Your task: From the first line onward, reproduce the records exactly; the final line to include is the one holding "pepper shaker: none".

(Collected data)
-- Opening Marker --

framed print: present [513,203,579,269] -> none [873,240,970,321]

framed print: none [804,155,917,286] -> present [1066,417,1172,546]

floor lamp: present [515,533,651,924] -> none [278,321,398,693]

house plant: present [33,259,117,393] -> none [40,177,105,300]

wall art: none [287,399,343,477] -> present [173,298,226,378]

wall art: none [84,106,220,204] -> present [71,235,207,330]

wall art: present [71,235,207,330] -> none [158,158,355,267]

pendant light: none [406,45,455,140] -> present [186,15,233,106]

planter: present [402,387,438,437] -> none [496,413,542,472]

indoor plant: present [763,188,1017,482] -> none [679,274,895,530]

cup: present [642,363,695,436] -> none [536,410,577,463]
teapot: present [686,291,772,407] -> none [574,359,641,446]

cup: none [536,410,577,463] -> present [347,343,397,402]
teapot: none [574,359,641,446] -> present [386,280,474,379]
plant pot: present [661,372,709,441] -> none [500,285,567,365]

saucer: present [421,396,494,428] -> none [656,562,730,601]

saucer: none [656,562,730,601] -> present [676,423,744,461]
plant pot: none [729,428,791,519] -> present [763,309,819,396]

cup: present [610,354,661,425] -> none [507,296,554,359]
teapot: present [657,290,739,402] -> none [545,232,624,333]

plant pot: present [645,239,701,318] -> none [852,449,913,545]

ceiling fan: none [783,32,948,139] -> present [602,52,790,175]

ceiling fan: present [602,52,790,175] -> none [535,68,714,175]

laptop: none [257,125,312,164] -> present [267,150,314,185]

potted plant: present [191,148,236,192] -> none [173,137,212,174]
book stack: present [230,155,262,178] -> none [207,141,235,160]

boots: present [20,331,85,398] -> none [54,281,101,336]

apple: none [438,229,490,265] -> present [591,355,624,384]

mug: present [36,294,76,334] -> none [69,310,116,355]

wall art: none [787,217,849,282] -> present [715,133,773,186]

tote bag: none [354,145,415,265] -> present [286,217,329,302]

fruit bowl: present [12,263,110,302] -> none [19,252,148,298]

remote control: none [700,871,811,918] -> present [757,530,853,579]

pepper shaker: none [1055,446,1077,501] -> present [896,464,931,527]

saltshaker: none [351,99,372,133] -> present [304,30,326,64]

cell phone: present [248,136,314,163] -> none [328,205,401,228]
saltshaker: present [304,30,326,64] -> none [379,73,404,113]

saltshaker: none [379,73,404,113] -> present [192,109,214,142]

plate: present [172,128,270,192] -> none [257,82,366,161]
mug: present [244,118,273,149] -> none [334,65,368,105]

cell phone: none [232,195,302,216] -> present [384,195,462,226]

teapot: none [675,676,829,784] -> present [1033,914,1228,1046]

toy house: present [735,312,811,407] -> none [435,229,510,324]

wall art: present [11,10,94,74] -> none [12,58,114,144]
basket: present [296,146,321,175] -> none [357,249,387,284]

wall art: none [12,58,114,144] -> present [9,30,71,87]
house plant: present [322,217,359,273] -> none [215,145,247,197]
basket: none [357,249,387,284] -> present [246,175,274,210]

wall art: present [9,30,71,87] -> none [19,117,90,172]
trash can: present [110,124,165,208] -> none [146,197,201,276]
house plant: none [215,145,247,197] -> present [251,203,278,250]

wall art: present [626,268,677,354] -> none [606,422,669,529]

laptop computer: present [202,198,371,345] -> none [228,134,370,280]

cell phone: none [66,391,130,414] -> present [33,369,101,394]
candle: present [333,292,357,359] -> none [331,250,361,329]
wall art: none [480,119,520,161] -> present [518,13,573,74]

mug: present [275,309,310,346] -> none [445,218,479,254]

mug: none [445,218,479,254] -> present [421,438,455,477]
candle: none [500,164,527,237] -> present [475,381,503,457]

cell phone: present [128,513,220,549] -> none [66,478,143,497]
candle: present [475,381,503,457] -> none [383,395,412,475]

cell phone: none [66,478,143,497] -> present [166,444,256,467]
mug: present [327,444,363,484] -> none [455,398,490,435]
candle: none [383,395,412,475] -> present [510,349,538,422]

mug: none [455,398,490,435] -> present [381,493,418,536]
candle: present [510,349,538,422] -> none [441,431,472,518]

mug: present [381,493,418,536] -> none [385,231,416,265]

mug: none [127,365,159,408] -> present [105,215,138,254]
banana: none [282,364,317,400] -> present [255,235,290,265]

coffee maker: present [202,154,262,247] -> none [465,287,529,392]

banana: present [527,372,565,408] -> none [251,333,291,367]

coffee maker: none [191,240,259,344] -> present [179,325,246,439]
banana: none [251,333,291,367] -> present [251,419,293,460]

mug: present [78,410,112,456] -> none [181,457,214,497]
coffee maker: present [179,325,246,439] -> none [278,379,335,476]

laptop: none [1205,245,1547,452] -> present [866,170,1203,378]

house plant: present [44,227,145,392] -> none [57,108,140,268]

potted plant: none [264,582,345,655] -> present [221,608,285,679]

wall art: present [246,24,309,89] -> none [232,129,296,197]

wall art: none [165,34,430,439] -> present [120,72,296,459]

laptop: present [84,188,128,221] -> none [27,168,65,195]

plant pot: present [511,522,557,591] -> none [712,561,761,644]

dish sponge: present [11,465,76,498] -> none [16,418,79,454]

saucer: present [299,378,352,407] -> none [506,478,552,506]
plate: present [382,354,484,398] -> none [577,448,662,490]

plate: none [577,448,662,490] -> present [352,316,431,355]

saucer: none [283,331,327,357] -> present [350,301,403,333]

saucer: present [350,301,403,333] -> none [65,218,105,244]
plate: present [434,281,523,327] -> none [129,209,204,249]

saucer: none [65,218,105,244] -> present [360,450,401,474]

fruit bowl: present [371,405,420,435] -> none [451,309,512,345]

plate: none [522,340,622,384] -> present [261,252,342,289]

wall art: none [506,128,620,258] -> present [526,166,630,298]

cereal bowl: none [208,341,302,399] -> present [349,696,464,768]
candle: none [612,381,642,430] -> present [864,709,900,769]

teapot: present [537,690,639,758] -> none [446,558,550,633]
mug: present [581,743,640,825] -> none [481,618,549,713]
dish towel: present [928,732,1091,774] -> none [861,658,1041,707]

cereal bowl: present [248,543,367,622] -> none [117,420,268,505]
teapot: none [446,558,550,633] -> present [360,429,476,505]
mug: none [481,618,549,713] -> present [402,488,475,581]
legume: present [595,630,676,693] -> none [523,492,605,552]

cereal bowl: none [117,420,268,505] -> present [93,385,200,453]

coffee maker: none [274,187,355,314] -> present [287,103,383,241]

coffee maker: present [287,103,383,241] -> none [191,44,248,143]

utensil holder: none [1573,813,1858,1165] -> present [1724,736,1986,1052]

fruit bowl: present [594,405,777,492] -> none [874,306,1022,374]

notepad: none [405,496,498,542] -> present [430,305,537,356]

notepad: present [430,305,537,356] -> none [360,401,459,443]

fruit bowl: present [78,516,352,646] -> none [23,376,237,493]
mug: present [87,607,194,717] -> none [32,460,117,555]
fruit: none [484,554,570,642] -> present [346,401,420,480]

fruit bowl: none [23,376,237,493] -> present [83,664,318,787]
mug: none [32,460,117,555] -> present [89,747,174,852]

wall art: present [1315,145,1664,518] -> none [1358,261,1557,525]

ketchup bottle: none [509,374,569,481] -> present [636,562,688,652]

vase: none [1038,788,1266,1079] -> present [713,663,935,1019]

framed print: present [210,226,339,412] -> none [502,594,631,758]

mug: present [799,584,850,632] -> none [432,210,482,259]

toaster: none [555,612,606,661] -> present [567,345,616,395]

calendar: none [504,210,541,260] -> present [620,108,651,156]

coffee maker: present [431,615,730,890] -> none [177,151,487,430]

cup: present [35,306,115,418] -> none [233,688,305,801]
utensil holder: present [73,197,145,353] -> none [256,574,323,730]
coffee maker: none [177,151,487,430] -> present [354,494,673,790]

-- Closing Marker --

Output for this exercise:
framed print: present [513,203,579,269] -> none [873,240,970,321]

framed print: none [804,155,917,286] -> present [1066,417,1172,546]

floor lamp: present [515,533,651,924] -> none [278,321,398,693]

house plant: present [33,259,117,393] -> none [40,177,105,300]

wall art: none [287,399,343,477] -> present [173,298,226,378]

wall art: none [84,106,220,204] -> present [71,235,207,330]

wall art: present [71,235,207,330] -> none [158,158,355,267]

pendant light: none [406,45,455,140] -> present [186,15,233,106]

planter: present [402,387,438,437] -> none [496,413,542,472]

indoor plant: present [763,188,1017,482] -> none [679,274,895,530]

cup: present [642,363,695,436] -> none [536,410,577,463]
teapot: present [686,291,772,407] -> none [574,359,641,446]

cup: none [536,410,577,463] -> present [347,343,397,402]
teapot: none [574,359,641,446] -> present [386,280,474,379]
plant pot: present [661,372,709,441] -> none [500,285,567,365]

saucer: present [421,396,494,428] -> none [656,562,730,601]

saucer: none [656,562,730,601] -> present [676,423,744,461]
plant pot: none [729,428,791,519] -> present [763,309,819,396]

cup: present [610,354,661,425] -> none [507,296,554,359]
teapot: present [657,290,739,402] -> none [545,232,624,333]

plant pot: present [645,239,701,318] -> none [852,449,913,545]

ceiling fan: none [783,32,948,139] -> present [602,52,790,175]

ceiling fan: present [602,52,790,175] -> none [535,68,714,175]

laptop: none [257,125,312,164] -> present [267,150,314,185]

potted plant: present [191,148,236,192] -> none [173,137,212,174]
book stack: present [230,155,262,178] -> none [207,141,235,160]

boots: present [20,331,85,398] -> none [54,281,101,336]

apple: none [438,229,490,265] -> present [591,355,624,384]

mug: present [36,294,76,334] -> none [69,310,116,355]

wall art: none [787,217,849,282] -> present [715,133,773,186]

tote bag: none [354,145,415,265] -> present [286,217,329,302]

fruit bowl: present [12,263,110,302] -> none [19,252,148,298]

remote control: none [700,871,811,918] -> present [757,530,853,579]

pepper shaker: none [1055,446,1077,501] -> present [896,464,931,527]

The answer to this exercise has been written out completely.